### [PASSAGE PROVIDED]
☆ ☆ ☆ ☆ ☆
Enjoying yourself on the way to 300

Play it safe. Give yourself the best shot at leaving with something.

01/28/2016 by Justin Sanchez

Hey again, everyone, I know that it's been quite a while since I've written an article but I promise not to disappoint! This will be an informational article on how to enjoy yourself as you cruise your way to 300 as I know many experienced players plan to do this year. Last season, I accumulated 300 Championship Points in ten total tournaments, with zero playtesting or stress. I learned many things playing in tournaments last year that I had not learned in my past couple seasons of competitive Pokémon and I hope that some of the things I learned can help you as well!

To start this off, I want to mention many of the wonderful things that Pokémon players got to experience last year. For the first time, I think we can all say that the Championship Point system was finally where it needed to be to be an effective system for a World Championships invitation. With the split of a Day 1 invite and a Day 2 invite, it truly showcased both players who were the best or who tried the hardest by attending enough events to accumulate points that got them into the top sixteen of their countries cutoff. On the other hand, Day 1 allowed in enough competition to where the best players and deckbuilders in the room would leave with a Day 2 invitation. Not to mention the crazy amount of Pokémon tournaments held last year! The game is simply growing at a faster and better pace than any of us could have imagined. Maybe it's the increased prize structure or the lax nature of our competitive scene, all I know is that whatever we're doing is working. With that being said, it was just announced that this season will basically be a copycat of last season. Don't fix what works, right? I think that's about right. There isn't much to be said in a negative manner about last season.
☆ ☆ ☆ ☆ ☆
### [MATERIAL PROVIDED]
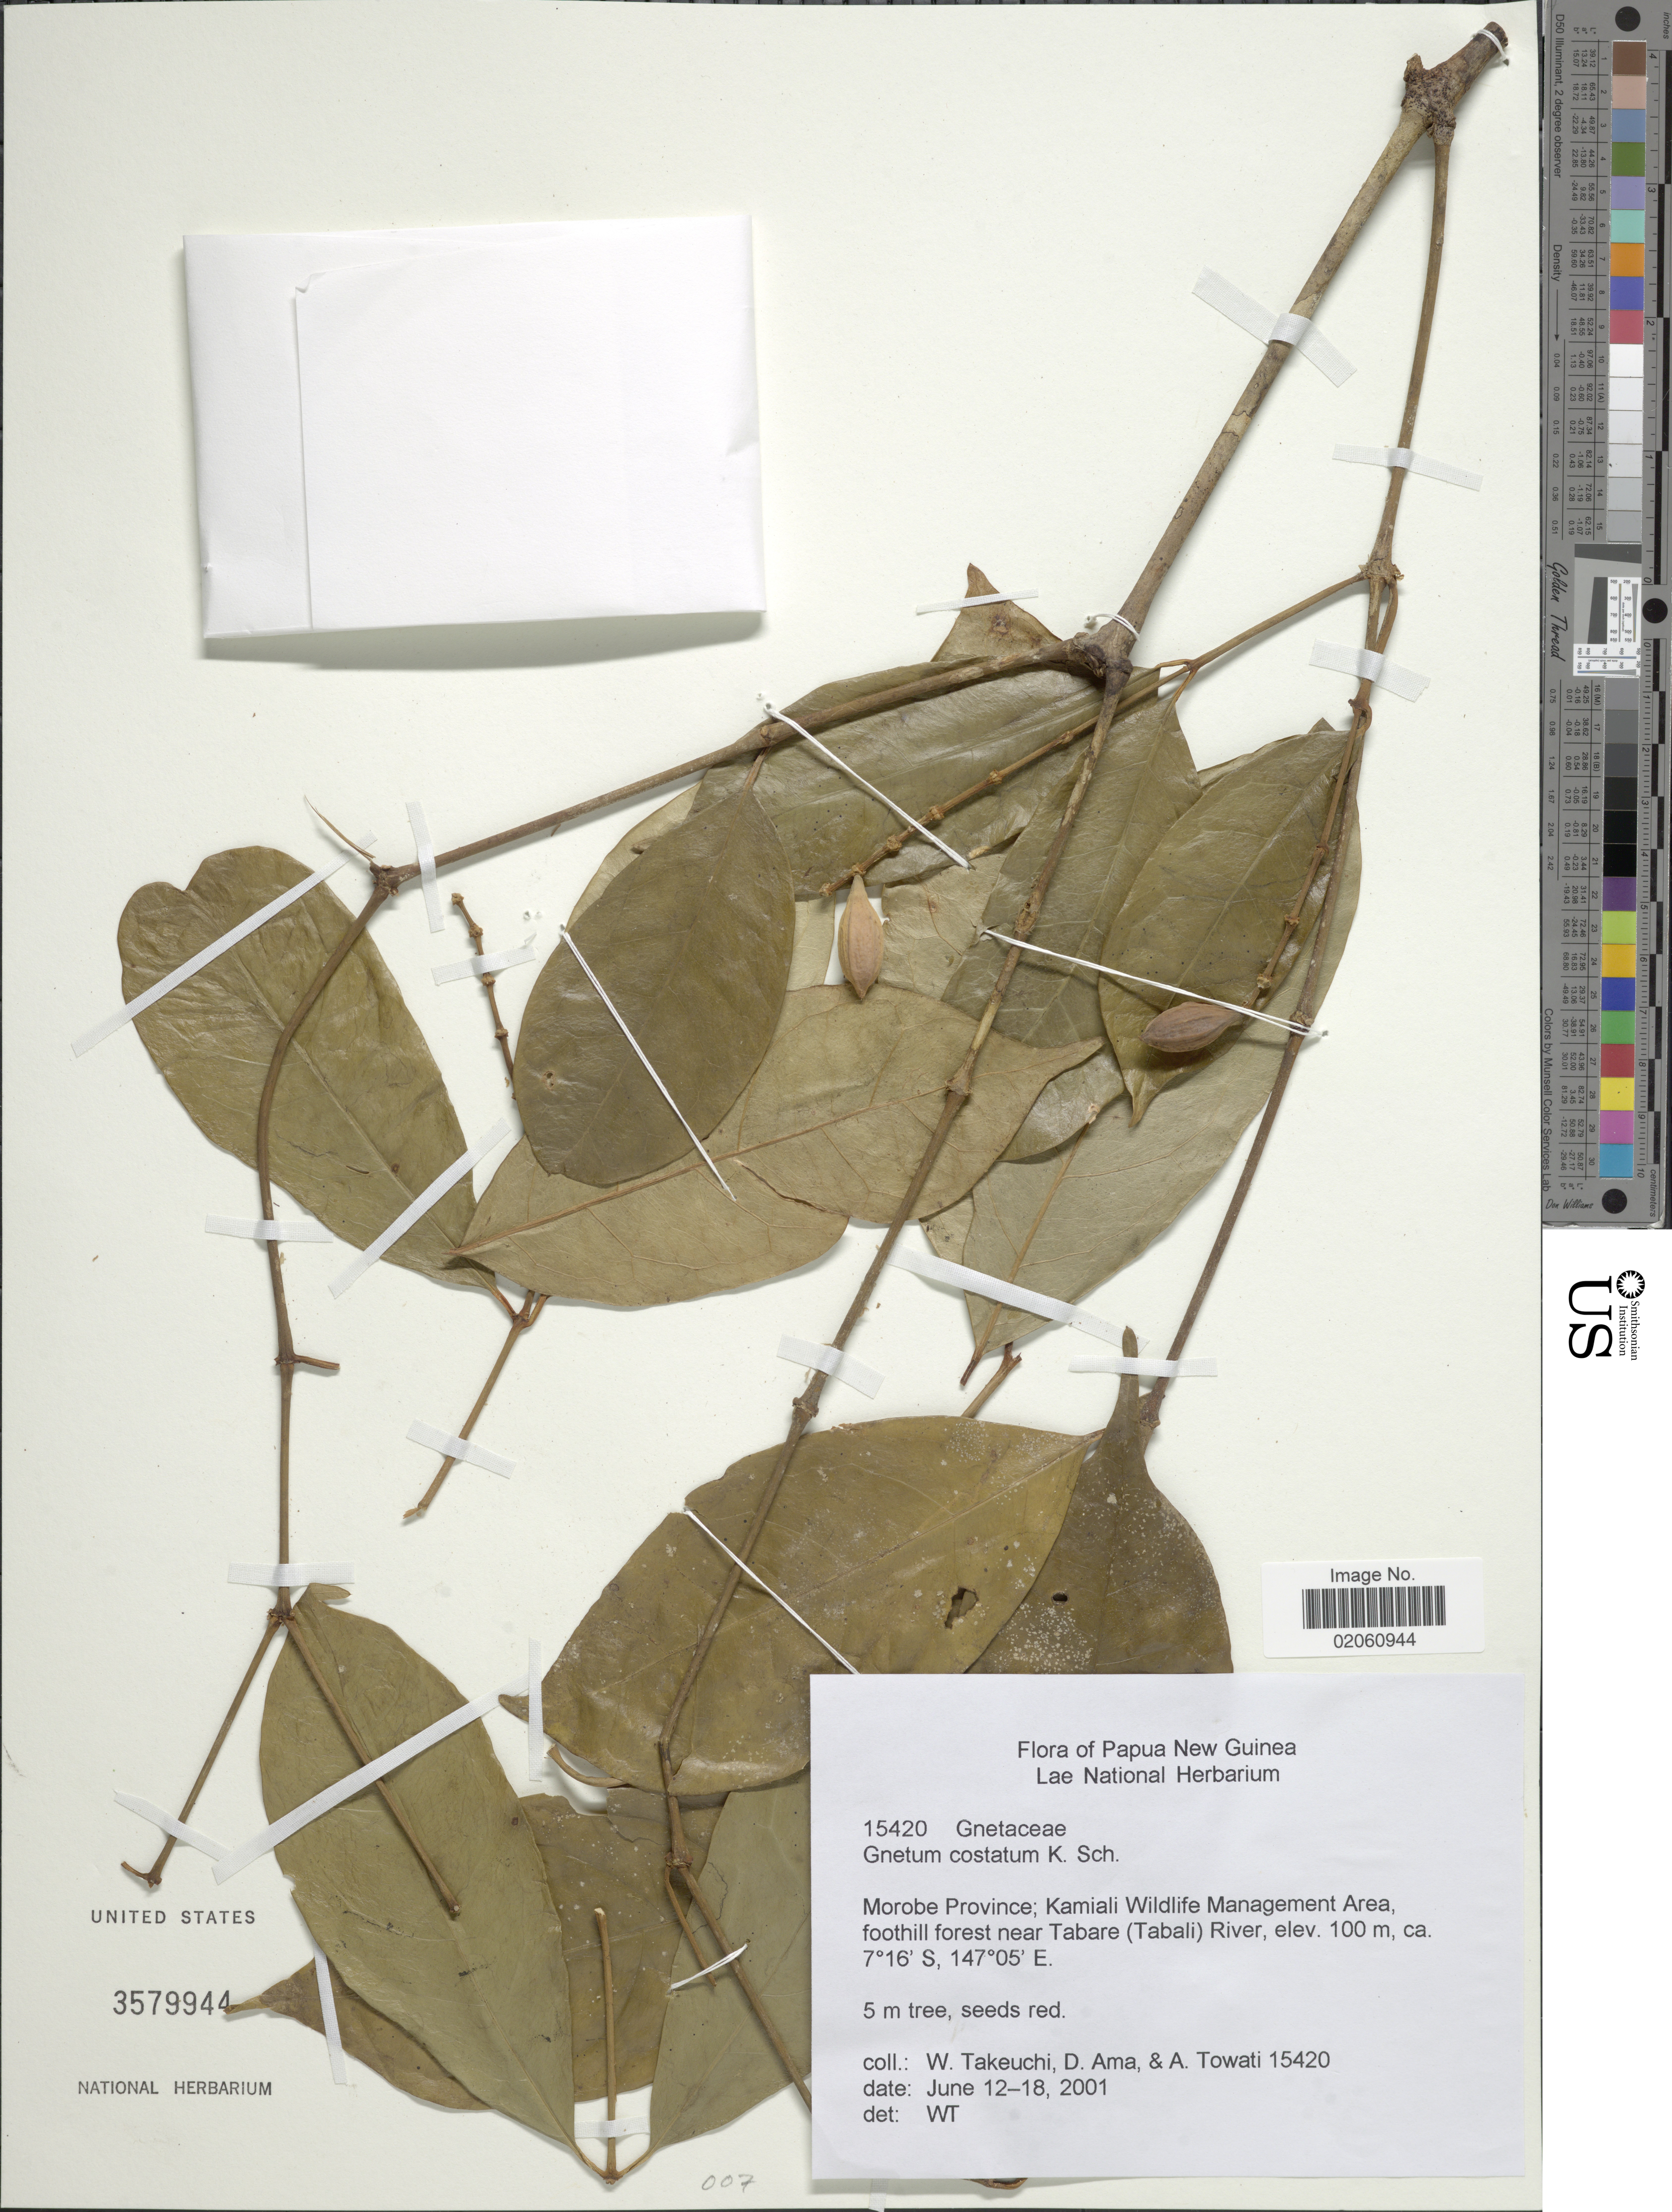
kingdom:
☆ ☆ ☆ ☆ ☆
### [EXERCISE REQUIREMENTS]
Reproduce the entire Pokémon article word for word. Work only from the Pokémon article.

### [SOLUTION TO THE PROBLEM]
Enjoying yourself on the way to 300

Play it safe. Give yourself the best shot at leaving with something.

01/28/2016 by Justin Sanchez

Hey again, everyone, I know that it's been quite a while since I've written an article but I promise not to disappoint! This will be an informational article on how to enjoy yourself as you cruise your way to 300 as I know many experienced players plan to do this year. Last season, I accumulated 300 Championship Points in ten total tournaments, with zero playtesting or stress. I learned many things playing in tournaments last year that I had not learned in my past couple seasons of competitive Pokémon and I hope that some of the things I learned can help you as well!

To start this off, I want to mention many of the wonderful things that Pokémon players got to experience last year. For the first time, I think we can all say that the Championship Point system was finally where it needed to be to be an effective system for a World Championships invitation. With the split of a Day 1 invite and a Day 2 invite, it truly showcased both players who were the best or who tried the hardest by attending enough events to accumulate points that got them into the top sixteen of their countries cutoff. On the other hand, Day 1 allowed in enough competition to where the best players and deckbuilders in the room would leave with a Day 2 invitation. Not to mention the crazy amount of Pokémon tournaments held last year! The game is simply growing at a faster and better pace than any of us could have imagined. Maybe it's the increased prize structure or the lax nature of our competitive scene, all I know is that whatever we're doing is working. With that being said, it was just announced that this season will basically be a copycat of last season. Don't fix what works, right? I think that's about right. There isn't much to be said in a negative manner about last season.